Other books include Cowboys and Indians (Whitbread Prize shortlist), Desperadoes, The Salesman, Inishowen, Redemption Falls, Ghost Light (Dublin One City One Book 2011), The Thrill of it All, two short story collections, several stage-plays and film scripts and six nonfiction volumes. A CD of his spoken word pieces for Irish radio, The Drivetime Diaries, reached number one in the Irish charts. He has given readings at many international venues including the Royal Albert Hall and the Barbican, London, the Pompidou Centre, Paris, and the Lincoln Centre, New York. In 2011, he was elected to Aosdána, the Irish body of artists deemed to have made an exceptional contribution to the arts.
Awards for his work include the Prix Zepter for European Novel of the Year, France’s Prix Millepages, Italy’s Premio Acerbi, an American Library Association Award, the Nielsen Bookscan Golden Book Award, the Time Out magazine award, the Irish Post award for fiction, a Sunday Tribune Hennessy Hall of Fame Award, the 2022 American Ireland Funds AWB Vincent Literary Award, the Bram Stoker Gold Medal for Cultural Achievement and an honorary doctorate from the National University of Ireland.

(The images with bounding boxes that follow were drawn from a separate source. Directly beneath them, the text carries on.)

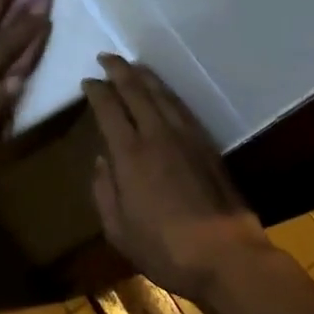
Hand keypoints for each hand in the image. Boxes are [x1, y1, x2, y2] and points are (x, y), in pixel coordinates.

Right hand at [83, 55, 275, 306]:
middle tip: (107, 57)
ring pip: (163, 95)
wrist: (226, 256)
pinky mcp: (208, 146)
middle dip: (119, 70)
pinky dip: (168, 94)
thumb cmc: (163, 248)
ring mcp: (187, 138)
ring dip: (146, 76)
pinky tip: (164, 93)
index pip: (108, 108)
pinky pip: (183, 108)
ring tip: (134, 66)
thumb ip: (104, 190)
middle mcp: (157, 136)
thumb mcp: (117, 228)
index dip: (96, 91)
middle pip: (136, 91)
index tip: (87, 81)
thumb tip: (101, 161)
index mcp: (129, 154)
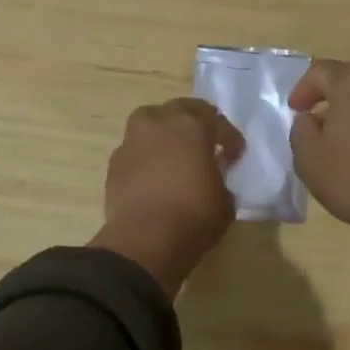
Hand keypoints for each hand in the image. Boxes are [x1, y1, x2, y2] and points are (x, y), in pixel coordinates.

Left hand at [90, 98, 244, 293]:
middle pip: (178, 109)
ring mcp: (131, 142)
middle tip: (204, 142)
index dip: (229, 137)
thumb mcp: (225, 202)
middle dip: (194, 122)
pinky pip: (135, 151)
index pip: (215, 120)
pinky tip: (154, 177)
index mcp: (191, 126)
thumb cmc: (194, 216)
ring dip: (164, 134)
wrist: (144, 240)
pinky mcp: (114, 164)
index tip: (235, 154)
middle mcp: (158, 125)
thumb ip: (220, 181)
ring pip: (149, 124)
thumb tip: (212, 179)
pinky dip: (146, 157)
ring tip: (174, 155)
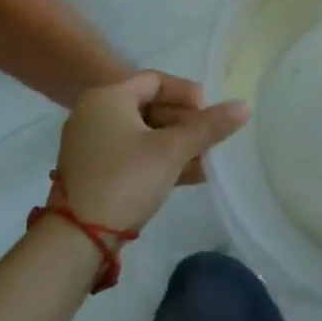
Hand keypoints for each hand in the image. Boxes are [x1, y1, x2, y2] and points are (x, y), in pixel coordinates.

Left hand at [54, 72, 249, 232]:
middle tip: (210, 140)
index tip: (209, 114)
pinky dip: (158, 159)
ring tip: (206, 160)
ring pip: (144, 133)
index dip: (187, 93)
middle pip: (150, 106)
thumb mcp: (172, 150)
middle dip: (185, 123)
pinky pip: (132, 154)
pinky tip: (189, 176)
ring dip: (176, 144)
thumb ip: (209, 126)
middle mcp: (94, 113)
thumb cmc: (125, 180)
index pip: (156, 80)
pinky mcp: (92, 171)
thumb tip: (245, 106)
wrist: (76, 240)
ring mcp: (90, 144)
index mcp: (108, 97)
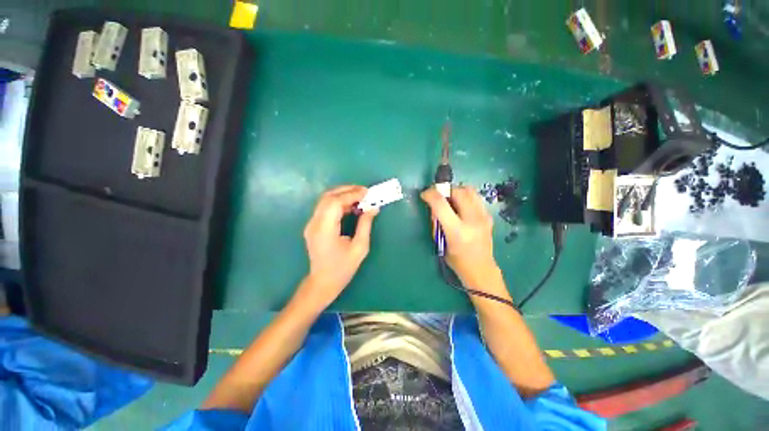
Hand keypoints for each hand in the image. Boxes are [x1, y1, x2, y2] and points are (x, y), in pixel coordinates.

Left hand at [300, 185, 377, 308]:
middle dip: (347, 190)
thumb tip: (373, 208)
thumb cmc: (343, 268)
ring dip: (343, 195)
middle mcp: (314, 223)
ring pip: (326, 200)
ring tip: (360, 197)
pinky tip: (351, 206)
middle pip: (328, 197)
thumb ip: (365, 225)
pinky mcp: (313, 225)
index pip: (335, 202)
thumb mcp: (360, 247)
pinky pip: (326, 207)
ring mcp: (311, 224)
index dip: (351, 194)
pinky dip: (339, 203)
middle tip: (364, 191)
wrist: (323, 282)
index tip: (367, 192)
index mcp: (325, 229)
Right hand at [421, 186, 500, 289]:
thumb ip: (437, 223)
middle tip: (438, 197)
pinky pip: (475, 198)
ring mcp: (483, 217)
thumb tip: (434, 206)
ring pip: (469, 190)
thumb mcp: (440, 243)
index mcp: (457, 231)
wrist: (481, 270)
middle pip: (458, 192)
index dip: (430, 194)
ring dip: (456, 191)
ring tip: (450, 199)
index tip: (424, 194)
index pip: (441, 204)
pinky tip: (461, 206)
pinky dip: (465, 197)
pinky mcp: (488, 216)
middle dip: (444, 190)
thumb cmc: (457, 261)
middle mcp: (473, 221)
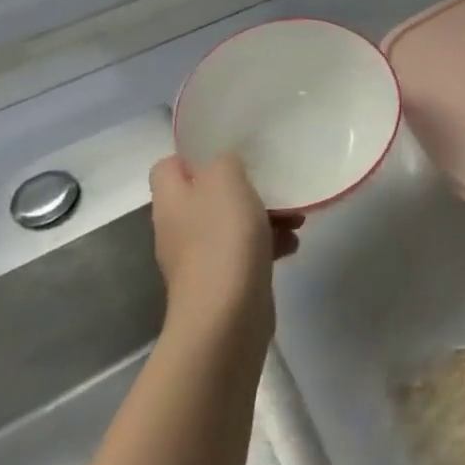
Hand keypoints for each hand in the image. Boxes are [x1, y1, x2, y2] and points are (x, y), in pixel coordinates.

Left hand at [149, 154, 296, 353]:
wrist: (227, 314)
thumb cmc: (223, 239)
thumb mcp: (226, 182)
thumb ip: (224, 162)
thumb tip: (225, 164)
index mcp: (172, 201)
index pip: (168, 166)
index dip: (196, 154)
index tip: (233, 149)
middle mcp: (179, 227)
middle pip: (208, 194)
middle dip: (245, 187)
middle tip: (275, 183)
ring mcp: (200, 256)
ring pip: (233, 222)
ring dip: (266, 216)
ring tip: (295, 218)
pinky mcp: (223, 279)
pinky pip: (247, 250)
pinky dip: (269, 244)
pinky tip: (291, 245)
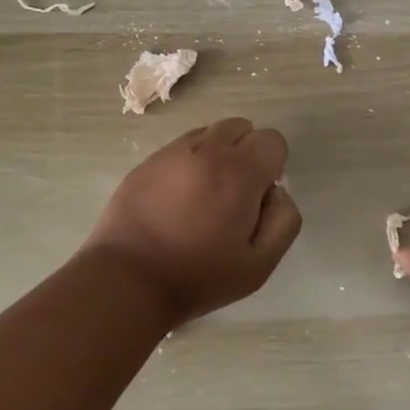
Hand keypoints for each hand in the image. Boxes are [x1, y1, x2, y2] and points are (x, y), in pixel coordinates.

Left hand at [84, 117, 301, 325]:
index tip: (258, 198)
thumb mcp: (259, 265)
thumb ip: (284, 221)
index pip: (273, 140)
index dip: (273, 167)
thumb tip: (277, 192)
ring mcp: (172, 152)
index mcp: (239, 172)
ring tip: (204, 194)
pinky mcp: (146, 161)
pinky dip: (189, 162)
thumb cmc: (197, 277)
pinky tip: (178, 198)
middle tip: (234, 195)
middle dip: (247, 153)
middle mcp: (207, 150)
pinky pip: (180, 146)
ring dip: (218, 153)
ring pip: (210, 132)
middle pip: (242, 127)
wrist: (126, 281)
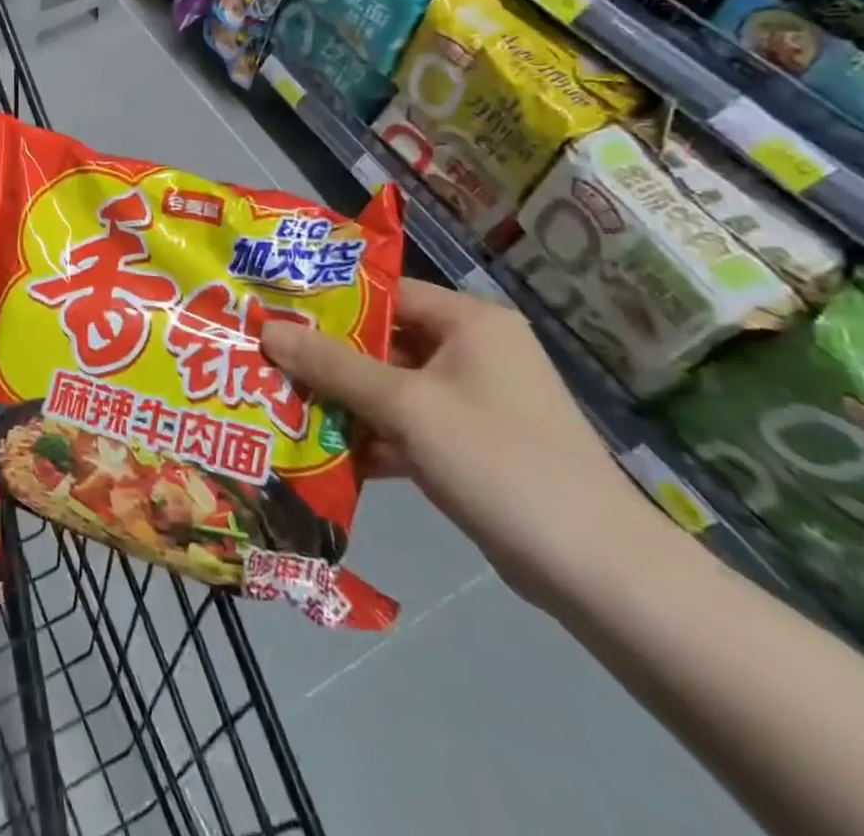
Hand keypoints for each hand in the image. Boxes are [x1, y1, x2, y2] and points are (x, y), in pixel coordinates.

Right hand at [261, 278, 671, 608]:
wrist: (597, 572)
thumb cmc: (498, 460)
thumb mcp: (406, 406)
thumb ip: (333, 366)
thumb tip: (267, 330)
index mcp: (470, 322)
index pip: (386, 292)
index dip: (328, 301)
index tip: (274, 313)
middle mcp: (474, 351)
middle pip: (384, 341)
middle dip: (327, 356)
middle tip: (267, 359)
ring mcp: (475, 401)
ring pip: (391, 386)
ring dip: (343, 399)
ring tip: (280, 402)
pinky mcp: (472, 446)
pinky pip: (407, 425)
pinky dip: (371, 435)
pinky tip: (322, 451)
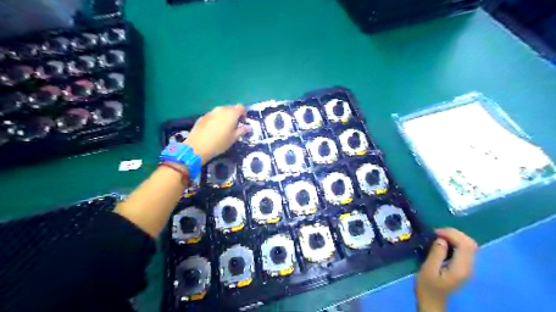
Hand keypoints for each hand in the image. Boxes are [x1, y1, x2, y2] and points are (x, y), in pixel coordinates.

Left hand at [185, 104, 248, 163]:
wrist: (197, 146)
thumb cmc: (219, 143)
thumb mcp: (233, 138)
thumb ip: (241, 131)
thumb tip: (248, 128)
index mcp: (231, 114)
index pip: (241, 107)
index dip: (244, 113)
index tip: (243, 121)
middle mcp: (221, 109)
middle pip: (231, 108)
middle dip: (234, 115)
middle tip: (234, 125)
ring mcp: (211, 112)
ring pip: (221, 111)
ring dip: (224, 117)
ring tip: (224, 128)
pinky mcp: (203, 116)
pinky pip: (213, 116)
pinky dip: (216, 120)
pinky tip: (213, 130)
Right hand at [417, 227, 477, 311]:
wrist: (432, 301)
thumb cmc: (427, 286)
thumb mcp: (428, 269)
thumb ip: (436, 253)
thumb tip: (441, 239)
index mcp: (461, 268)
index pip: (465, 245)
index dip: (452, 234)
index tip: (435, 232)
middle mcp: (469, 267)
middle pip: (470, 243)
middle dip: (454, 233)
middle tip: (437, 231)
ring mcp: (468, 267)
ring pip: (469, 245)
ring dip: (455, 236)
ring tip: (439, 235)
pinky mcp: (463, 267)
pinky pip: (465, 249)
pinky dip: (455, 242)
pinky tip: (444, 242)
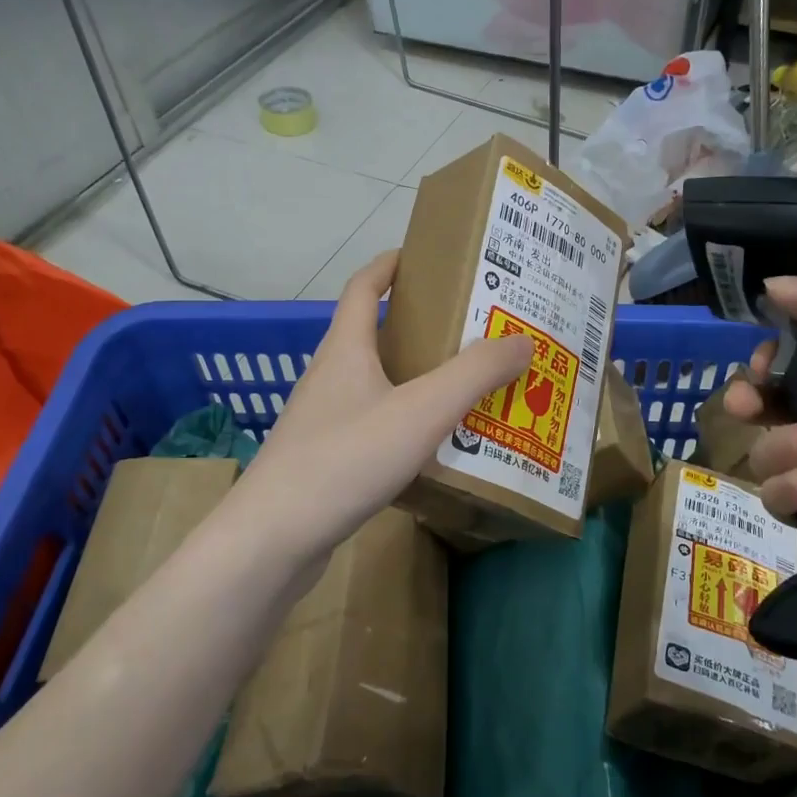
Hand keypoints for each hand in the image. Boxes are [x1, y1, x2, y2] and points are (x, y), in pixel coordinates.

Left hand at [227, 251, 529, 567]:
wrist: (274, 538)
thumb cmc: (345, 458)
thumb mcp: (421, 410)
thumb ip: (474, 374)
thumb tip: (522, 340)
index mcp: (345, 349)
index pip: (364, 287)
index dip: (392, 265)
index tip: (428, 257)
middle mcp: (330, 377)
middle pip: (375, 336)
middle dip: (422, 328)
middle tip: (474, 332)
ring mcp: (324, 421)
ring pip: (377, 386)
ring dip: (417, 381)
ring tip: (467, 389)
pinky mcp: (326, 461)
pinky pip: (374, 427)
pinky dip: (406, 425)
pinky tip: (436, 448)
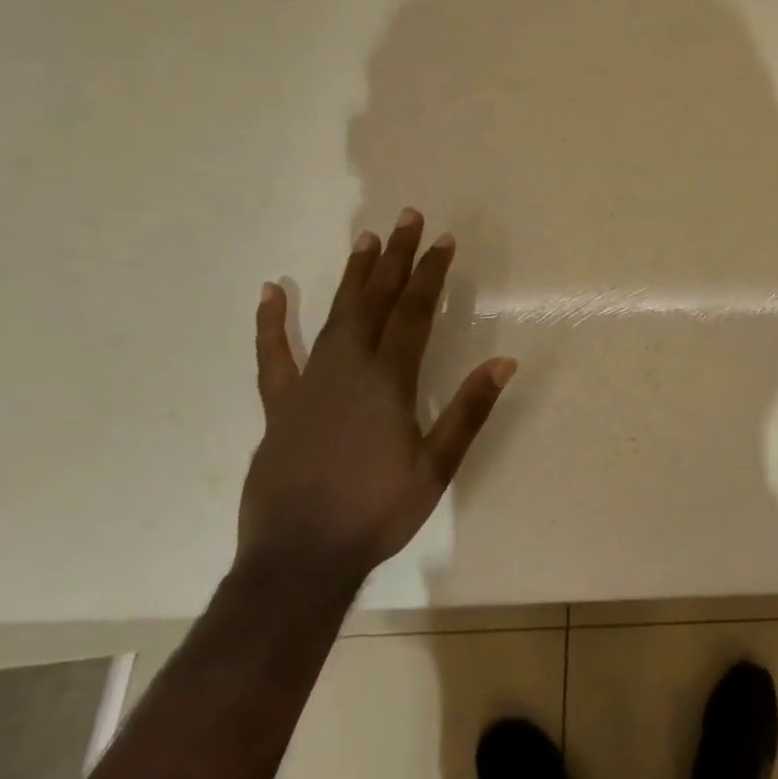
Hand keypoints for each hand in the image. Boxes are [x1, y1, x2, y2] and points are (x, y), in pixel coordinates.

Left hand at [239, 211, 515, 581]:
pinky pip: (274, 355)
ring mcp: (308, 384)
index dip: (429, 274)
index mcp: (387, 381)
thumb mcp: (436, 466)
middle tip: (406, 219)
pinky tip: (272, 292)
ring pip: (334, 316)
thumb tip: (505, 362)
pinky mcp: (280, 405)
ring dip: (352, 276)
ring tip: (365, 240)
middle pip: (375, 301)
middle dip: (394, 258)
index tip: (442, 240)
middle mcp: (347, 369)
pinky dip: (272, 323)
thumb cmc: (376, 512)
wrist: (299, 559)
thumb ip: (468, 410)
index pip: (413, 313)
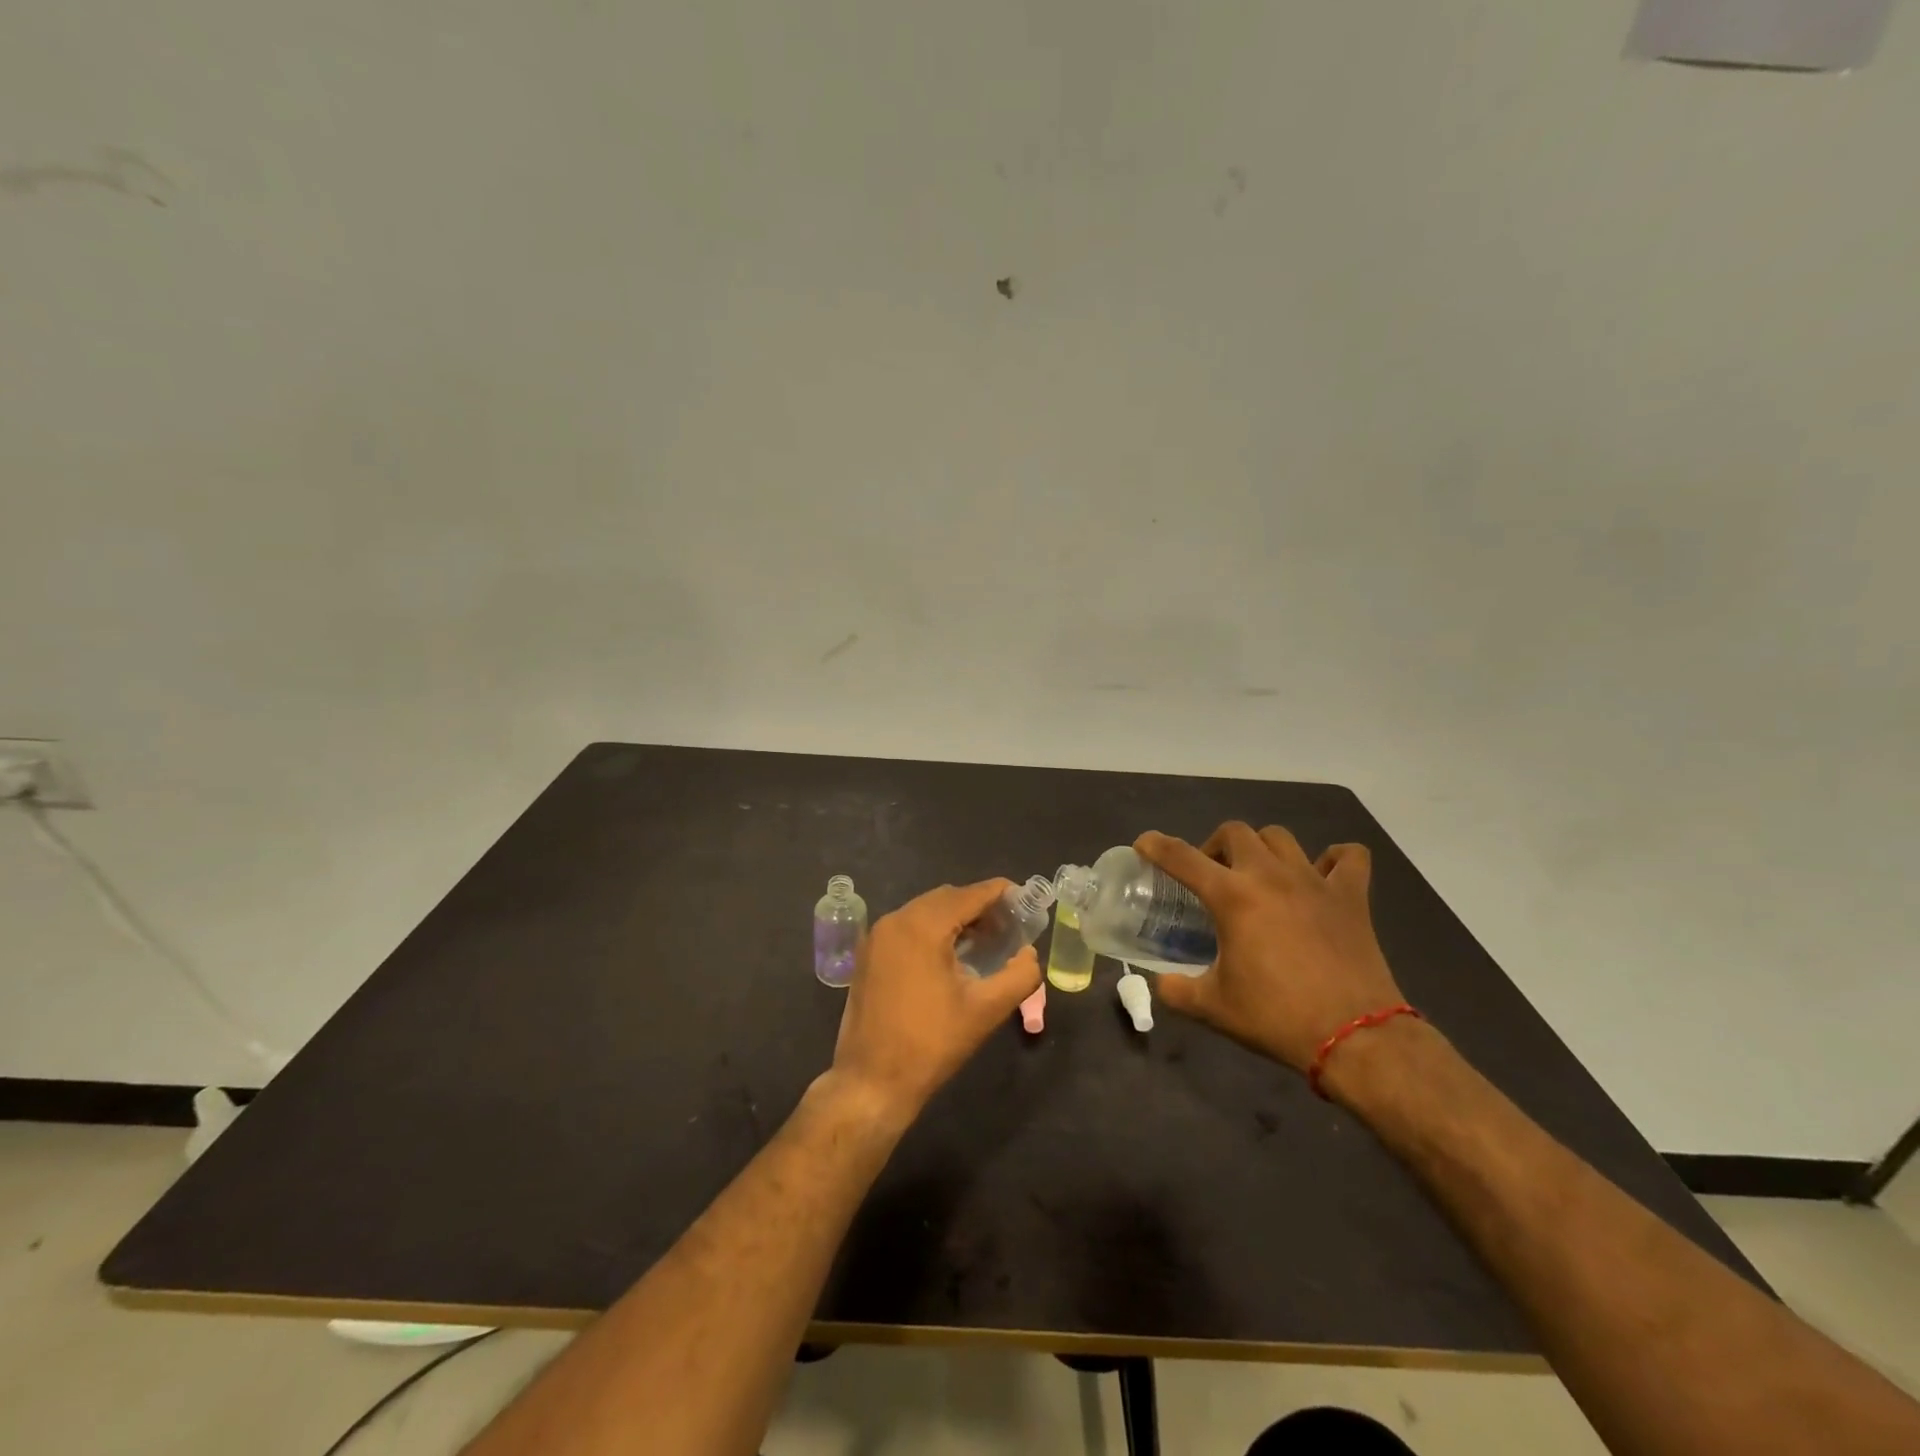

His novel, My Father’s House, was published in January 2023 by Penguin Random House; its Italian translation La Casa di Mio Padre was published in February 2024 by Guanda. He is Frank McCourt Professor and Chair of Creative Writing at the University of Limerick. He has performed spoken word pieces with many musicians including The Chieftains, Camille O’Sullivan, Glen Hansard, Hollywood composer Brian Byrne and the orchestra of the Royal Irish Academy of Music. He has recently completed The Ghosts of Rome, a sequel to My Father’s House. A third volume of his projected Rome trilogy will follow in 2027.